Lawyers for two Toronto police officers accused of unlawfully arresting four teenagers in 2011 cross-examined the third and final complainant in a police discipline hearing on Friday.

The 22 year-old man was 16 — and therefore can't be identified — when he and three friends were arrested on Neptune Drive in the Lawrence Heights area by Const. Adam Lourenco and Const. Scharnil Pais.

Charges against the teens were eventually dropped while the violent confrontation led to the officers being charged with misconduct under the Police Services Act.

On Thursday the complainant told the hearing that on the evening of Nov. 21, 2011, Lourenco and Pais approached the group while they were walking outside of a public housing complex and said they matched the description of robbery suspects.

The complainant told the hearing that when the officers said he and his friends were not under arrest, they walked away. At the point, he said Lourenco became "angry" and punched one of the teens multiple times before drawing his gun.

On Friday, Lourenco's lawyer, Lawrence Gridin, attempted to cast doubt on the story by referring to inconsistencies between the version told at the hearing, in a police interview, and in an a complaint to the Ontario Independent Police Review Director (OIPRD).

"Would you agree that your memory of what happened that night is pretty selective?" Gridin asked.

"I disagree," the complainant answered. "There are some things I remember and some things I don't remember."

To Gridin's increasing frustration the complainant repeatedly said he could no longer recall when asked about specific details of the night of the arrest.

When the lawyer attempted to expose errors in the summary of the arrest in the OIPRD complaint, the complainant said he was "nervous" and "traumatized" when he gave that statement.
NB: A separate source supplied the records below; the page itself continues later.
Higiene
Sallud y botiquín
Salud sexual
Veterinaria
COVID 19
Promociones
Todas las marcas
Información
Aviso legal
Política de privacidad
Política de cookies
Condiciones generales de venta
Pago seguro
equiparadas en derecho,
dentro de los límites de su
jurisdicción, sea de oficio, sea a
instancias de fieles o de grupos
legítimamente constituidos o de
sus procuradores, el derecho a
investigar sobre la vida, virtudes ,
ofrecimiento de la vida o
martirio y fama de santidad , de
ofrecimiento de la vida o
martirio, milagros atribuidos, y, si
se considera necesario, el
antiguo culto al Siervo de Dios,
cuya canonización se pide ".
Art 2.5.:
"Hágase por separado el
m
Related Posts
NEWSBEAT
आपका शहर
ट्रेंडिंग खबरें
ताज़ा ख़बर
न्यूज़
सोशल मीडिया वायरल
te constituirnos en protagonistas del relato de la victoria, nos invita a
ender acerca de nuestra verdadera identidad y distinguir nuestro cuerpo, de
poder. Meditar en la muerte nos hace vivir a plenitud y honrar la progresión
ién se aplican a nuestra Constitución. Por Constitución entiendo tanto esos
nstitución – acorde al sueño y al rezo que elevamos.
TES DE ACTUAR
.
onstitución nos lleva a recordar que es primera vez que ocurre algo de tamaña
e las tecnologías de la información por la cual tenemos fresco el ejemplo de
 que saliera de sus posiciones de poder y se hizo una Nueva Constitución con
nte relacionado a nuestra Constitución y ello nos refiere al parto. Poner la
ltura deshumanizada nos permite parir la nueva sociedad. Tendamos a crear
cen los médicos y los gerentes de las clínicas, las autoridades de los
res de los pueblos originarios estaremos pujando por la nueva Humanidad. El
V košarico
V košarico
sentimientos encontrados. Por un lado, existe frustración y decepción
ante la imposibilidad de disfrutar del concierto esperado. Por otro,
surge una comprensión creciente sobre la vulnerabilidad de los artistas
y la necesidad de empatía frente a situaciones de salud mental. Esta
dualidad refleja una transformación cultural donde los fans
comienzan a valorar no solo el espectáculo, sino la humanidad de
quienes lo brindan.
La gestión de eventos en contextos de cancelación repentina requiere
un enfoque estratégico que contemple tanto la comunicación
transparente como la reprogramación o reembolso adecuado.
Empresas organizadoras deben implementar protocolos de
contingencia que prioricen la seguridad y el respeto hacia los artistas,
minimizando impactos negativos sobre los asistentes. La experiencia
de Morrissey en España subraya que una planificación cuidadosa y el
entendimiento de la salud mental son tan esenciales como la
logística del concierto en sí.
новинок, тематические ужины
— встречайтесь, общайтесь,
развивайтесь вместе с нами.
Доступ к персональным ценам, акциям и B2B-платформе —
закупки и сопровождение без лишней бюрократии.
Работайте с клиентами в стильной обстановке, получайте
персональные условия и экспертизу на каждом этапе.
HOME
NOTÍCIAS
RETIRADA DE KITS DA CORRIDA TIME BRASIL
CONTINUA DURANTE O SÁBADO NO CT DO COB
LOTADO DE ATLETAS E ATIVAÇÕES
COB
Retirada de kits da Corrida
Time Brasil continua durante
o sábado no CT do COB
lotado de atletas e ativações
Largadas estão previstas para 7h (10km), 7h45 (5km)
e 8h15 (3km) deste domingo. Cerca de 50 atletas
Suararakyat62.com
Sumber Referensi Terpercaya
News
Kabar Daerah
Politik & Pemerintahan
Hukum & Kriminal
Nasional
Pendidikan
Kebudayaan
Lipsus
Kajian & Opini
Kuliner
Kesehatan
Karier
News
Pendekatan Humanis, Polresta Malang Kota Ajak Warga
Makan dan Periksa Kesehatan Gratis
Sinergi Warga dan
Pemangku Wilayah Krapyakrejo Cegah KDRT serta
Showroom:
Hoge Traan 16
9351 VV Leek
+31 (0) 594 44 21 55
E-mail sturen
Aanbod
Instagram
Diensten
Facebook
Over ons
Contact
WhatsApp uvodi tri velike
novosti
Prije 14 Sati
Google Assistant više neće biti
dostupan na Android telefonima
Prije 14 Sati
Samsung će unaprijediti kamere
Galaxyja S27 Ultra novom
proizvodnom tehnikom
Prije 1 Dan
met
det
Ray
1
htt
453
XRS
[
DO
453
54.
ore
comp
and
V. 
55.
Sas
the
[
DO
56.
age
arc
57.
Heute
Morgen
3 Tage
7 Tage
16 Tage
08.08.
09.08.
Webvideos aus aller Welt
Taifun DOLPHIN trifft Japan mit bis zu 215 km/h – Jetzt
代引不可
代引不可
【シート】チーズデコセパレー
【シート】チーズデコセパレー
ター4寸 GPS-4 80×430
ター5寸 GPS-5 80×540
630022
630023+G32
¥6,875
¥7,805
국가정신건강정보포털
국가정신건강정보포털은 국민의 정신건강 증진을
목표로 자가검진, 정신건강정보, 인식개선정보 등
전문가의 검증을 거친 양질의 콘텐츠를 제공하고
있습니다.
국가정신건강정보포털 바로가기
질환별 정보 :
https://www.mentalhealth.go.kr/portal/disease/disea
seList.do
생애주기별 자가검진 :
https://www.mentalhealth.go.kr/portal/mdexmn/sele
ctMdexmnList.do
"I was nervous but was trying to tell the truth to the best of my ability," he told the hearing.

When Gridin put forward his version of events, the complainant's memory was clear on key moments in the arrest.

One of the teens was "belligerent" towards the officers, Gridin proposed.

"No," the complainant said.

The teen refused to listen, the lawyer said.

"Not true."

The same teen spat in Const. Lourenco's face, Gridin suggested.

"No," the complainant replied.

The hearing will resume in September.